Elder v. Cochrane

209 A.D. 665 | N.Y. App. Div. | 1924

Kapper, J.:

Plaintiff, an attorney at law, has recovered a judgment for the reasonable value of legal services rendered on behalf of the defendant’s wife, in an action brought by her against the defendant for a separation, charging cruel and inhuman treatment.

The court is committed to the proposition that where, as here, no application has been made for counsel fee in a separation suit brought by a wife against her husband, her attorney, after she has succeeded in obtaining a judgment in her favor, may maintain an independent action against the husband for the reasonable value of his services rendered on behalf of the wife on the theory that such services were necessaries. (Naumer v. Gray, 28 App. Div. 529; Horn v. Schmalholz, 150 id. 333.) But appellant, without citing or discussing the Horn Case (supra), urges that we have limited the attorney’s right to sue to a case where the separation action was based upon cruel and inhuman treatment, and that, as the judgment against this defendant in the matrimonial action resulted in a separation decree upon the ground of abandonment only, the attorney’s action is not maintainable. And this he predicates upon the expression of Mr. Justice Cullen in the Naumer Case (supra, 534), to the effect that to enable a lawyer to recover for legal services rendered to the wife in an action for separation “ the plaintiff must show affirmatively that the suit was" for the protection and support of the wife, and that the conduct of the husband was such as to render its institution and prosecution reasonable and proper.”

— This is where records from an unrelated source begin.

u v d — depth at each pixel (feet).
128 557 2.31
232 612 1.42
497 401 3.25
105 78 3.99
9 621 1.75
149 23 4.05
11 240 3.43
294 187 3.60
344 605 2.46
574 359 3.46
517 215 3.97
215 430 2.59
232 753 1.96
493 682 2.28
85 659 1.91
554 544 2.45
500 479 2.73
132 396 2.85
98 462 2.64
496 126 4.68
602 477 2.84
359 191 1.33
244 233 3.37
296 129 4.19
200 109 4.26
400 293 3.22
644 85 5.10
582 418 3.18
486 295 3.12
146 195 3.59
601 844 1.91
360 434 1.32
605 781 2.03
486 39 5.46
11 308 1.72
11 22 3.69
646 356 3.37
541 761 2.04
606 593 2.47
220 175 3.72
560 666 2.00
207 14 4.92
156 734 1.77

In the separation action here involved the judgment was entered upon findings reciting that the defendant in open court * * * admitted and agreed that a cause of action for a judicial separation exists in favor of plaintiff and against defendant, upon the ground that, before the commencement of this aótion, defendant abandoned plaintiff with intent not to return; ’’ and further reciting: and the parties having thereupon stipulated in open court that a judgment of separation be entered in favor of plaintiff, and against defendant, *667and awarding to plaintiff the custody of the issue of the marriage, to wit, June Cochrane, during her minority, and requiring defendant to pay to plaintiff as alimony for her support and maintenance, and for the support, maintenance and education of said infant daughter, the sum of eight thousand dollars ($8,000) per year, payable in monthly installments of six hundred sixty-six dollars and sixty-seven cents ($666.67) each.”

The evidence on the present trial was sufficient to establish that plaintiff’s services in behalf of the wife in her separation action were substantial, and that they were of the value placed upon them by the jury.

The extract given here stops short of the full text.